SET PROBLEM:
Recast every line of the items below as a Markdown table with the columns "Row" and "Line," numbering each row and skipping blank lines. Leave the pictures out of the table.

MATERIAL PROVIDED:

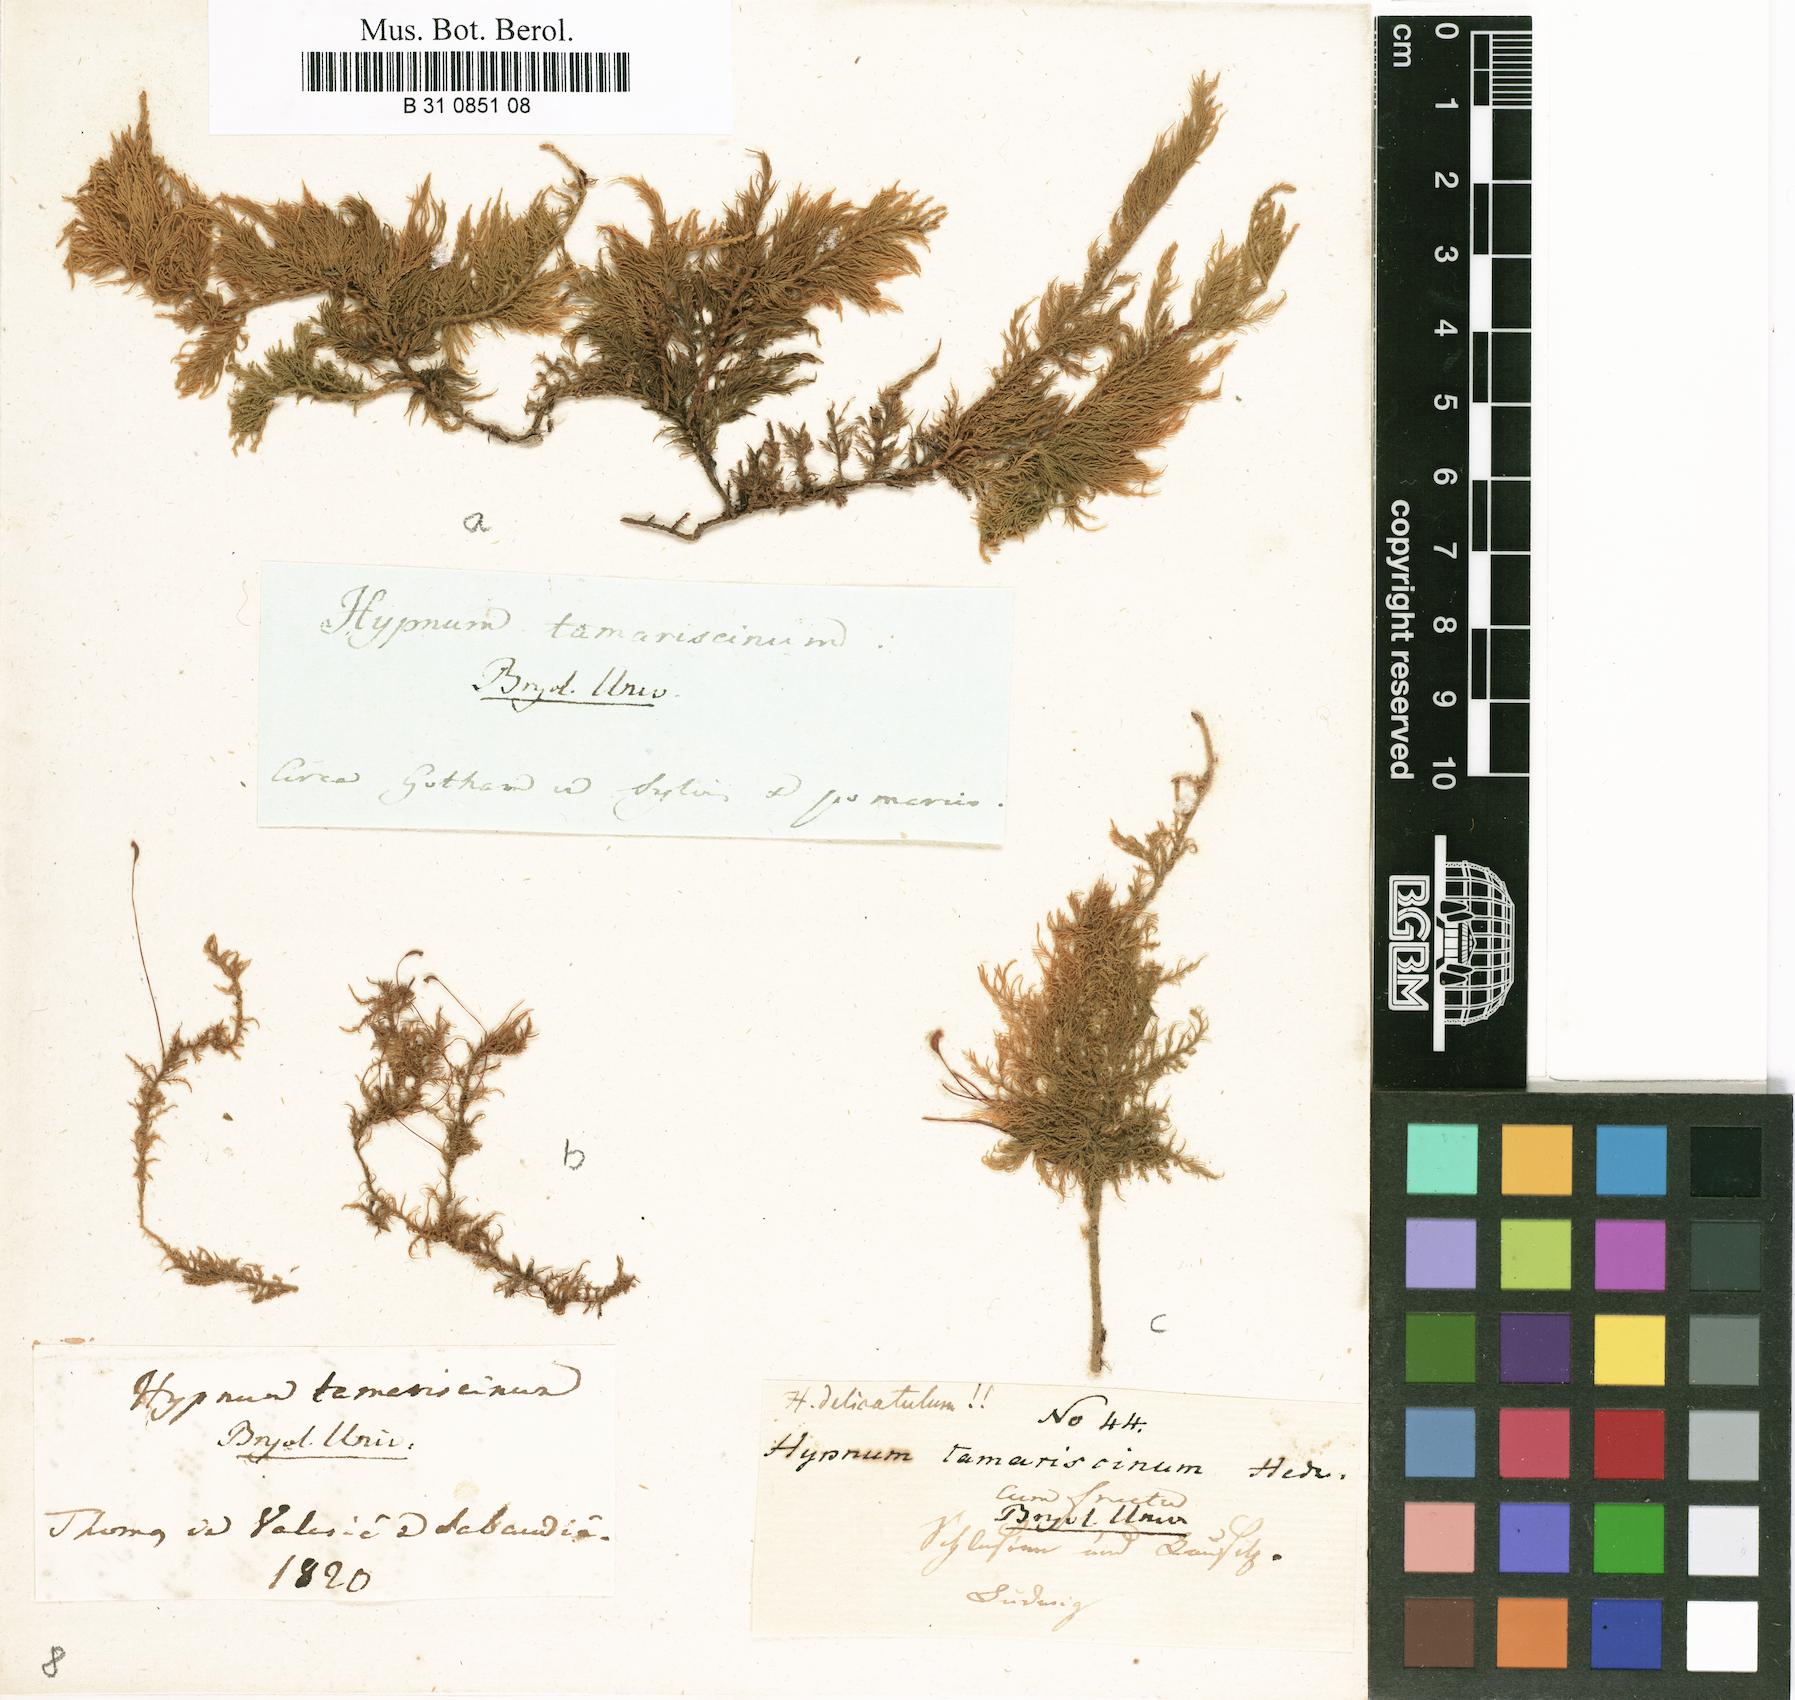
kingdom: Plantae
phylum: Bryophyta
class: Bryopsida
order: Hypnales
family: Thuidiaceae
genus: Thuidium
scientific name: Thuidium tamariscinum
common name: Common tamarisk-moss
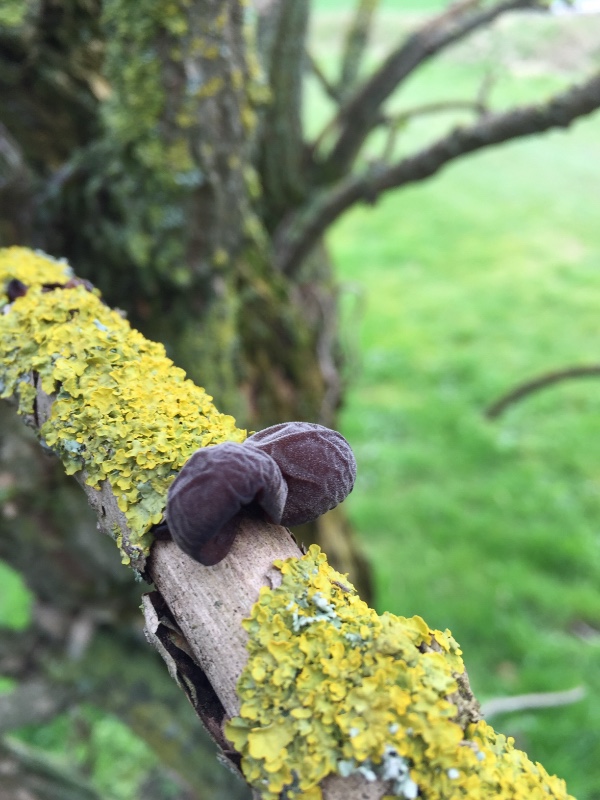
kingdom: Fungi
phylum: Basidiomycota
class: Agaricomycetes
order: Auriculariales
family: Auriculariaceae
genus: Auricularia
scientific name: Auricularia auricula-judae
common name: almindelig judasøre
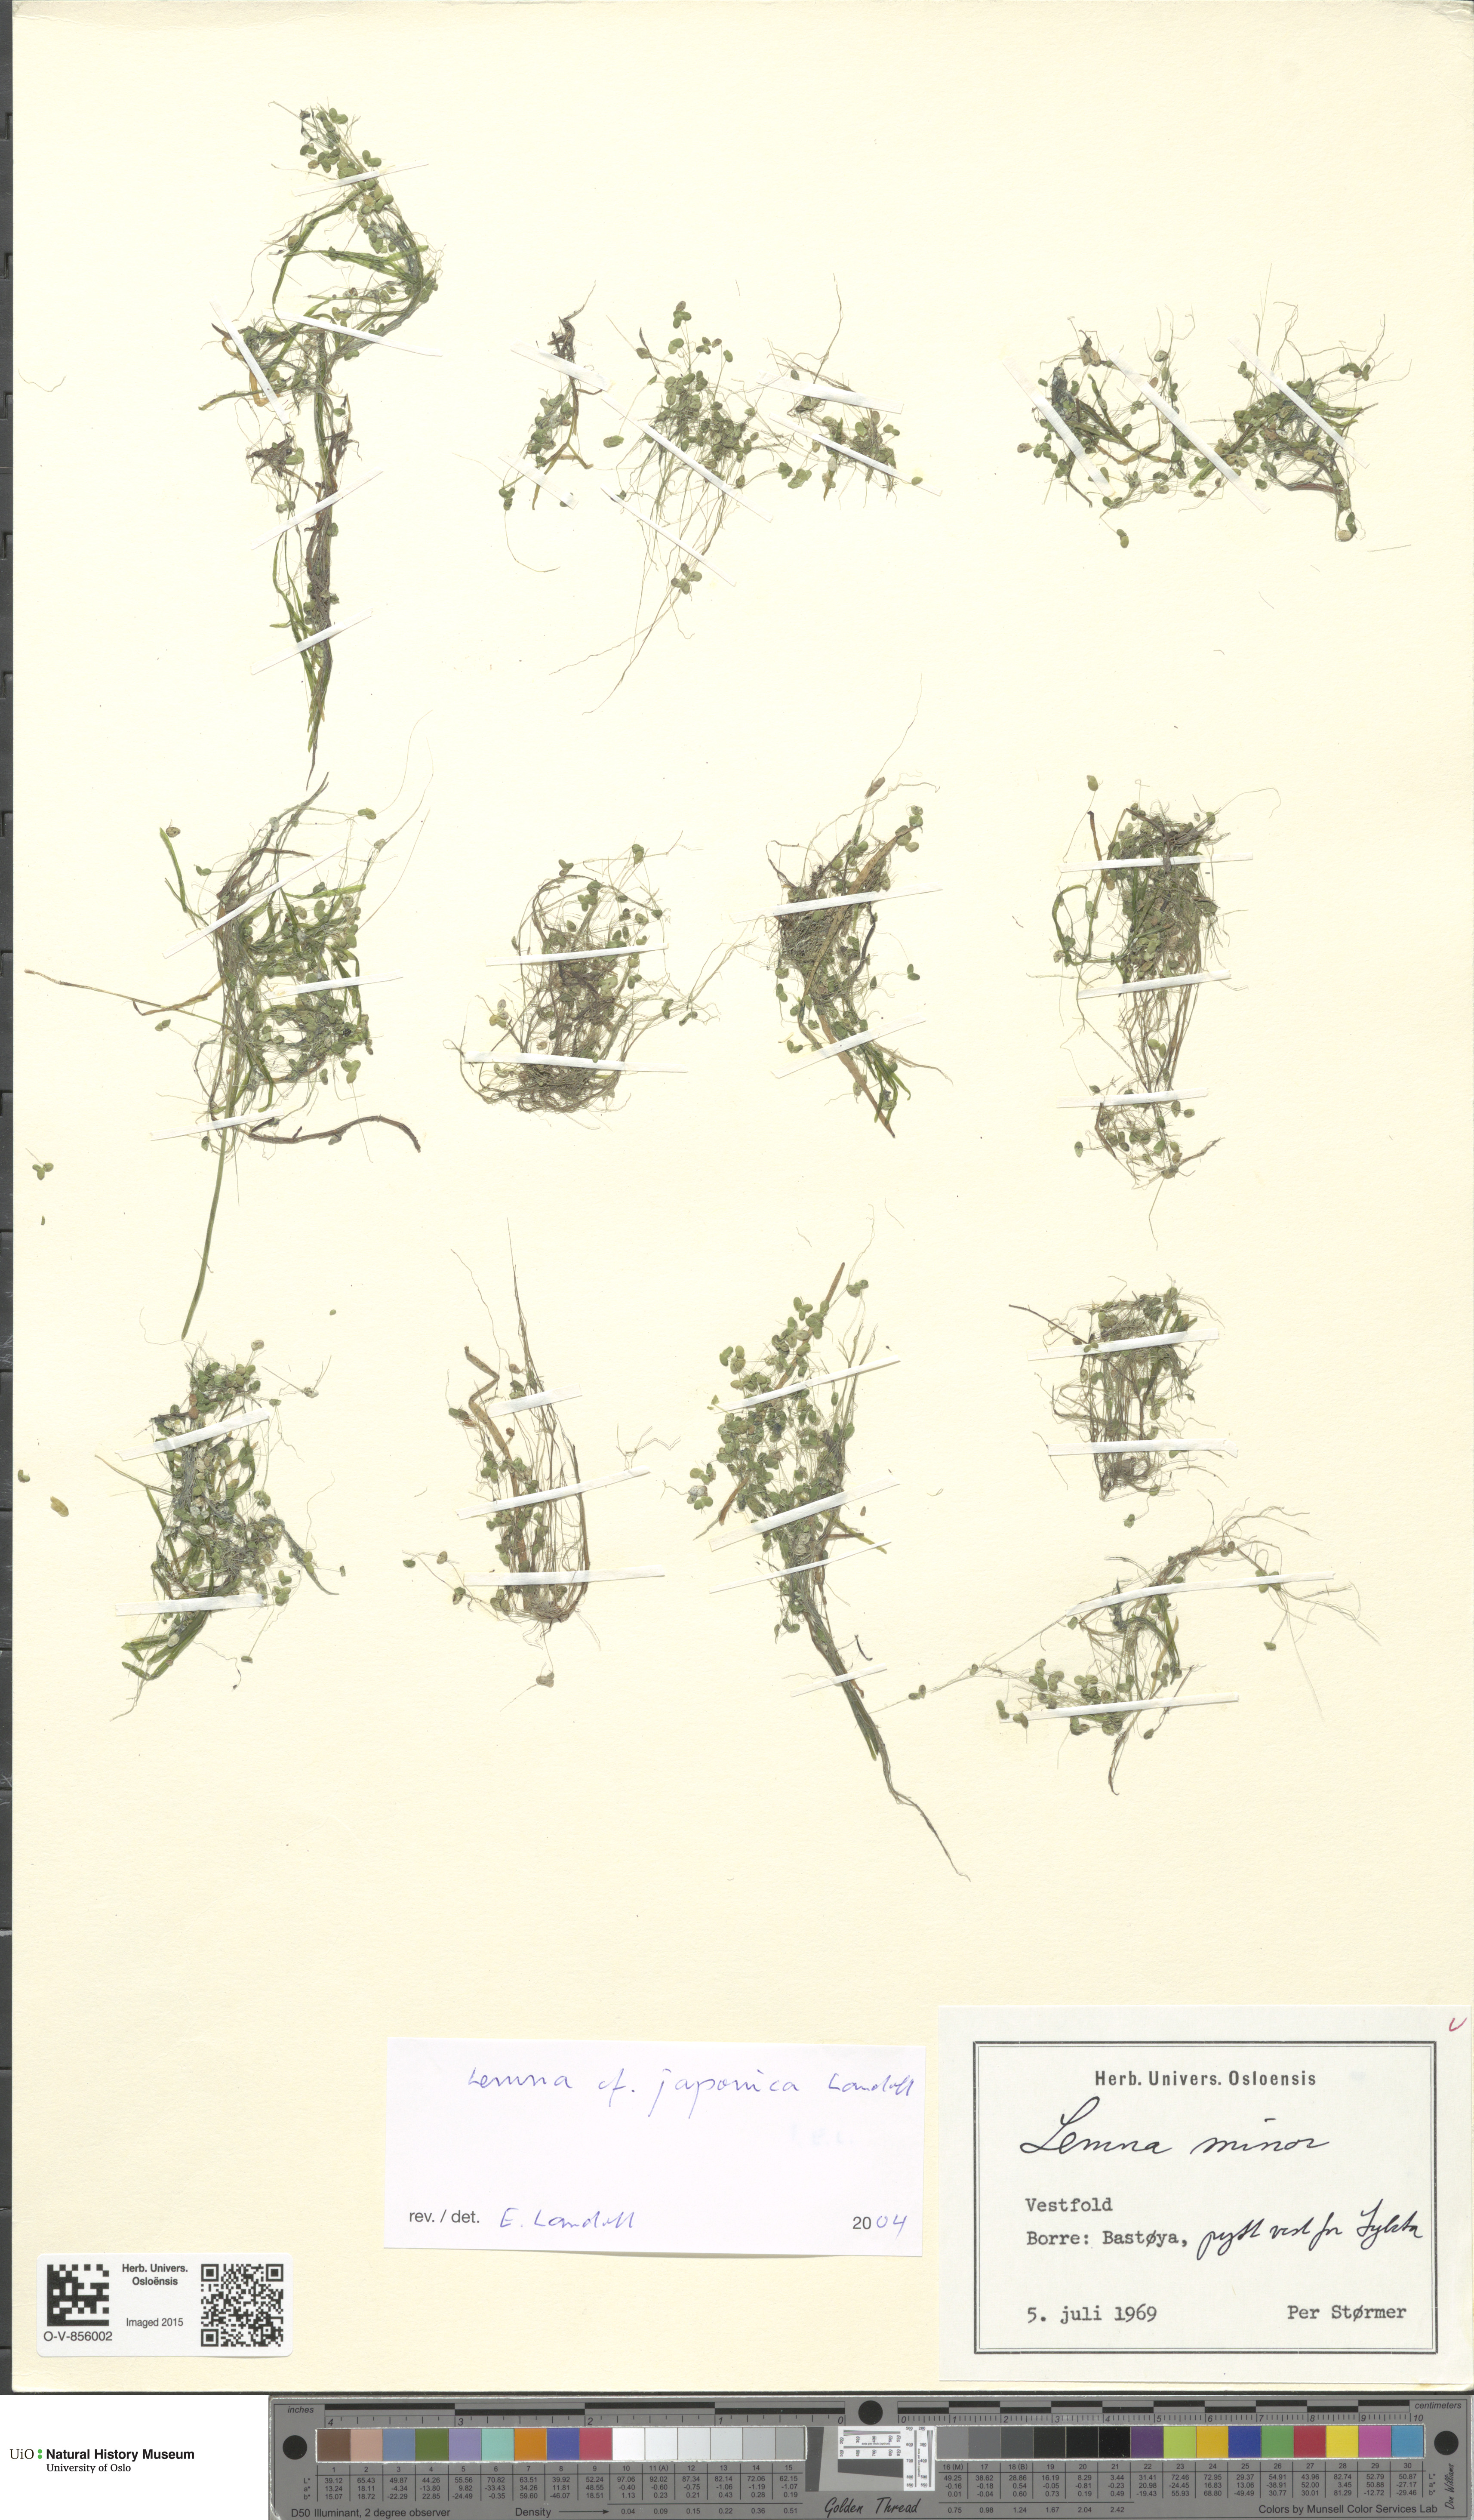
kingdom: Plantae
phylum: Tracheophyta
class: Liliopsida
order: Alismatales
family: Araceae
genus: Lemna
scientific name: Lemna japonica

PROBLEM SOLUTION:
| Row | Line |
|---|---|
| 1 | kingdom: Plantae |
| 2 | phylum: Bryophyta |
| 3 | class: Bryopsida |
| 4 | order: Hypnales |
| 5 | family: Thuidiaceae |
| 6 | genus: Thuidium |
| 7 | scientific name: Thuidium tamariscinum |
| 8 | common name: Common tamarisk-moss |
| 9 | kingdom: Fungi |
| 10 | phylum: Basidiomycota |
| 11 | class: Agaricomycetes |
| 12 | order: Auriculariales |
| 13 | family: Auriculariaceae |
| 14 | genus: Auricularia |
| 15 | scientific name: Auricularia auricula-judae |
| 16 | common name: almindelig judasøre |
| 17 | kingdom: Plantae |
| 18 | phylum: Tracheophyta |
| 19 | class: Liliopsida |
| 20 | order: Alismatales |
| 21 | family: Araceae |
| 22 | genus: Lemna |
| 23 | scientific name: Lemna japonica |